As a follow up to Sridhar’s post about Future of XenApp for UNIX I’ll like to dig a little deeper on what options there are for publishing Linux applications and desktops though the existing Citrix UNIX product offerings.
There are a variety of methods on how this can be achieved and they are all generally variations on the use of XAU/CPSU as a broker to serve the Linux applications/desktops to ICA clients from the environment they are run in.

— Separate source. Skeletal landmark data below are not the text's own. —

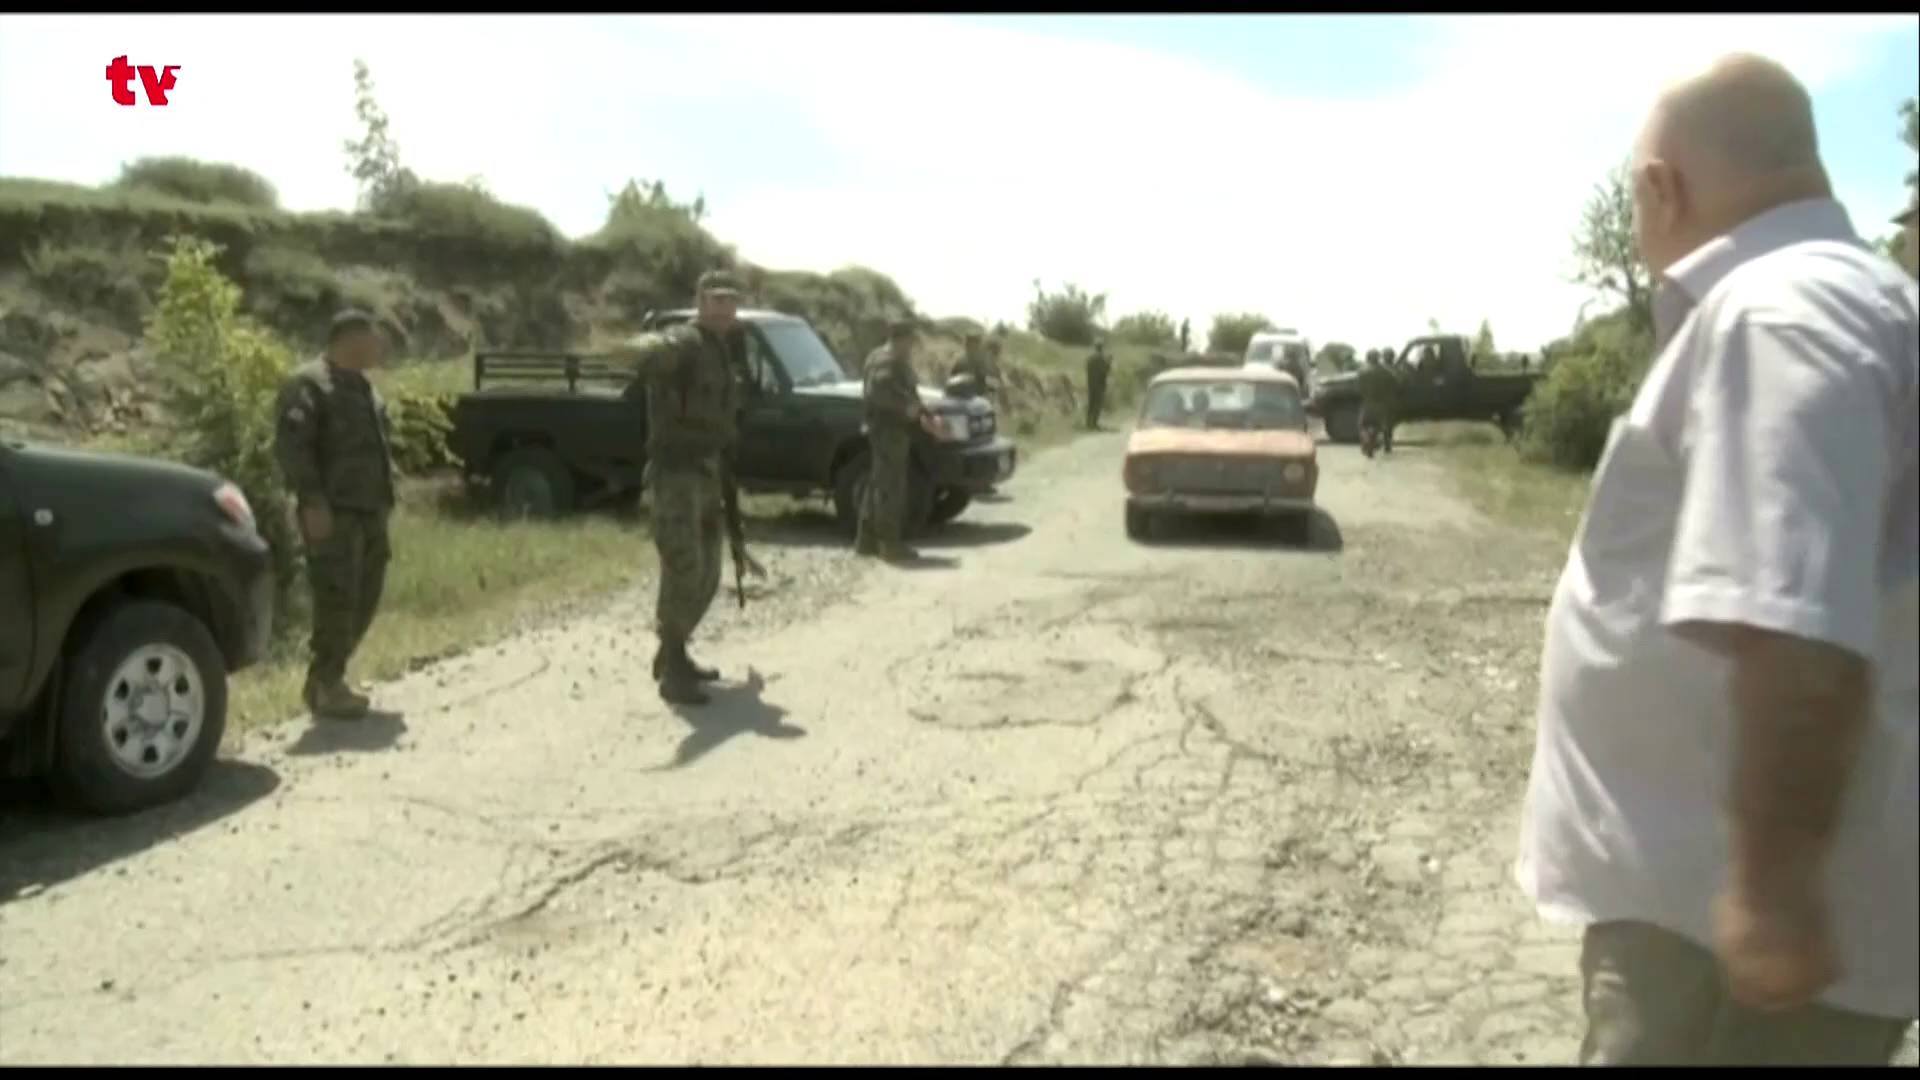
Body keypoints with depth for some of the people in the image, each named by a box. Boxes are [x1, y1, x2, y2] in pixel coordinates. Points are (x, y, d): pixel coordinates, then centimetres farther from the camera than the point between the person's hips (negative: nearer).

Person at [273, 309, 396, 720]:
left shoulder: (361, 386, 20)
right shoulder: (309, 384, -8)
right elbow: (290, 445, -17)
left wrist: (384, 503, 21)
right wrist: (312, 501, -23)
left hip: (370, 512, 9)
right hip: (334, 514, -9)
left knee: (365, 599, 10)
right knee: (338, 599, -9)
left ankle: (327, 679, 22)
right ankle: (326, 688, -1)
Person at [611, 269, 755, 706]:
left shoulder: (722, 351, 16)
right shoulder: (684, 341, -12)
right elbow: (658, 347, -39)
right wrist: (637, 350, -63)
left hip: (709, 475, 9)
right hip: (676, 474, -9)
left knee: (706, 576, 14)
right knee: (684, 570, -14)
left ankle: (674, 655, 29)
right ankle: (672, 672, -7)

The simplest way to achieve this is to use separate Linux servers to run the applications/desktops and publish the mechanism to access these on the XAU/CPSU server. Any of the existing platform versions of XAU/CPSU (Solaris x86/x64, Solaris SPARC, AIX POWER or HP/UX PA-RISC) can be used in this method. The publishing mechanism is commonly a shell script that uses remote shell access (eg rsh, ssh) which is made easier if network user accounts are available but this is not a requirement. Other things to think about is session load balancing, if a multi-server XAU/CPSU farm is used to broker session there are advantages to tying individual Linux servers to particular XAU/CPSU servers. If there are differences in the performance characteristics of the Linux servers this can be evened out through XAU/CPSU load balancing tools.
A variation of the above is to make use of Solaris 10 x86/x64 Linux Container technology. This is a capability introduced in Solaris 10 where Linux applications are run in a Linux container on the Solaris 10 system. A Linux Container is effectively a Solaris kernel with Linux kernel interfaces (system calls, /proc, etc) with standard Linux distribution user-land components (utilities, etc) and Sun claims a high-level of binary compatibility with Linux distributions. In this variation XAU/CPSU can be installed on the same Solaris 10 x86/x64 server that hosts the Linux Container and through shell scripting mechanisms already mention access to the Linux applications/desktop can be achieved. Now that Solaris 10 x86/x64 is officially supported on HP, IBM and Dell hardware as well of course on Sun’s own x86/x64 hardware there is a range of hardware vendor supported options here.
Another variation is the use one of the x86/x64 server virtualization solutions to virtualize both the XAU/CPSU and Linux servers. The requirement here is the support for both Solaris x86/x64 and Linux x86/x64 virtual machines. The example below shows how it might be achieved with XenServer virtalizing Linux and Solaris 10 servers once Sun completes their paravirtualized kernel and drivers. However, any other server virtualisation technology that can virtualize the Linux and Solaris servers can be used to provide a similar solution.
Options in this area are appearing all the time and and some may well warrant investigation. One recent announcement from Transitive offers capabilities to run Solaris SPARC binaries on Linux x86/x64.
So I hope I have shown there are ways to architect a solution to publish Linux Applications/Desktops with existing XAU/CPSU offerings but do please do tell us what you think.